This document provides details and information on more advanced usages of the model-builder script. For basic usage instructions, see the README.md file.

Custom Settings

There are environment variables that can be set prior to running the model-builder script in order provide custom settings for the model packages and containers.

Variable Default value Description
MODEL_PACKAGE_DIR ../output Directory where model package .tar.gz files are located
LOCAL_REPO model-zoo Local images will be built as ${LOCAL_REPO}:tag. Tags are defined by the spec yml files
TENSORFLOW_TAG 2.3.0 Tag of the intel-optimized-tensorflow image to use as the base for versioned containers
TAG_PREFIX ${TENSORFLOW_TAG} Prefix used for the image tags (typically this will be the TF version)
MODEL_WORKSPACE /workspace Location where the model package will be extracted in the model container
IMAGE_LIST_FILE None Specify a file path where the list of built image/tags will be written. This is used by automated build scripts.

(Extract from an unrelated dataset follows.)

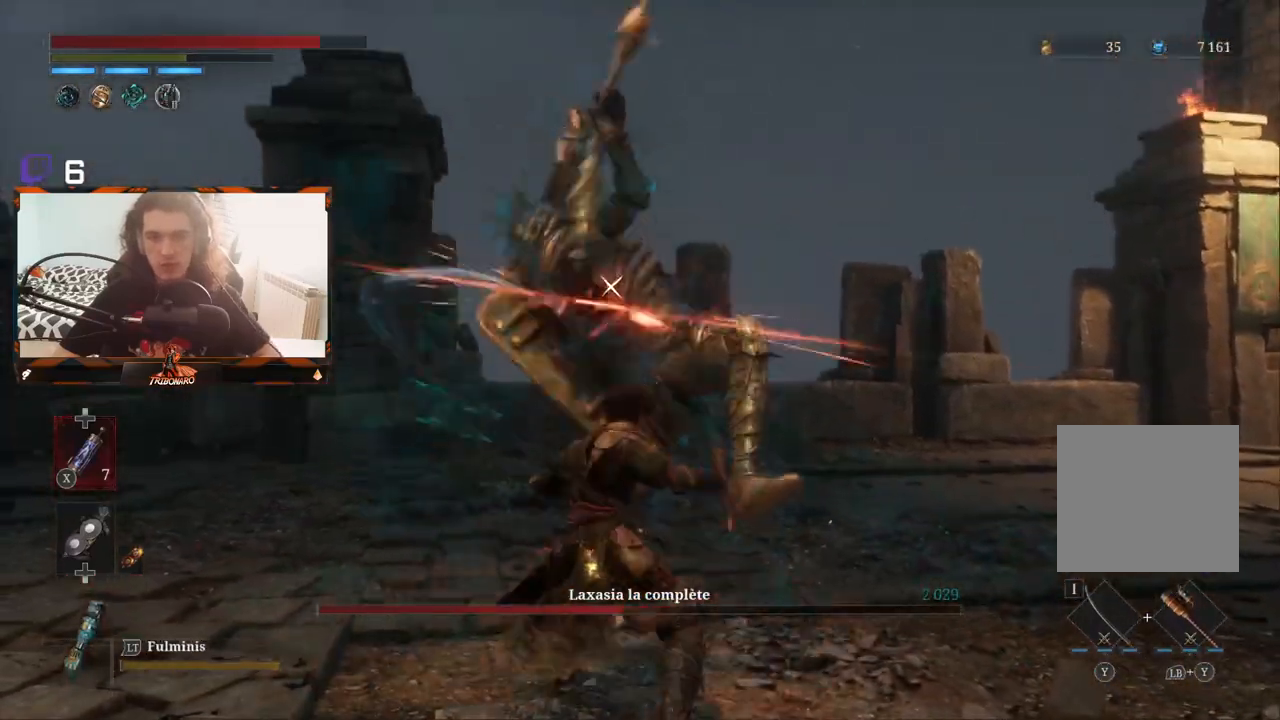
{"buttons": [], "left_stick": "center", "right_stick": "center", "events": []}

You can set these environment variables to customize the model-builder settings. For example:

MODEL_PACKAGE_DIR=/tmp/model_packages model-builder

Documentation text replacement

When init-spec is run, model spec yaml file's documentation section has a text_replace dictionary that defines keyword and value pairs that will be replaced when the final README.md is generated. The final README.md can be generated using either model-builder generate-documentation <model> or model-builder make <model>. The text_replace section is optional, and if it doesn't exist then no text replacement will happen when documentation is generated.

By default, when init-spec is run, the following text replacement options will be defined in the model's spec yaml file:

Keyword Value
<model name> The model's name formatted to be written in sentences (like ResNet50 or SSD-MobileNet)
<precision> The model's precision formatted to be written in sentences (like FP32 or Int8)
<mode> The mode for the model package/container (inference or training)
<use_case> The model's use case formatted as it is in the model zoo directory structure (like image_recognition or object_detection)
<model-precision-mode> The model spec name, which consists of the model name, precision, and mode, as it's formatted in file names (like resnet50-fp32-inference)

An example of what this looks like in the spec yaml is below:

    documentation:
        ...
        text_replace:
            <mode>: inference
            <model name>: SSD-ResNet34
            <precision>: FP32
            <use case>: object_detection
            <package url>:
            <package name>: ssd-resnet34-fp32-inference.tar.gz
            <package dir>: ssd-resnet34-fp32-inference
            <docker image>:

Note: Please make sure to fill in the package url and docker image once the they have been uploaded and pushed to a repo.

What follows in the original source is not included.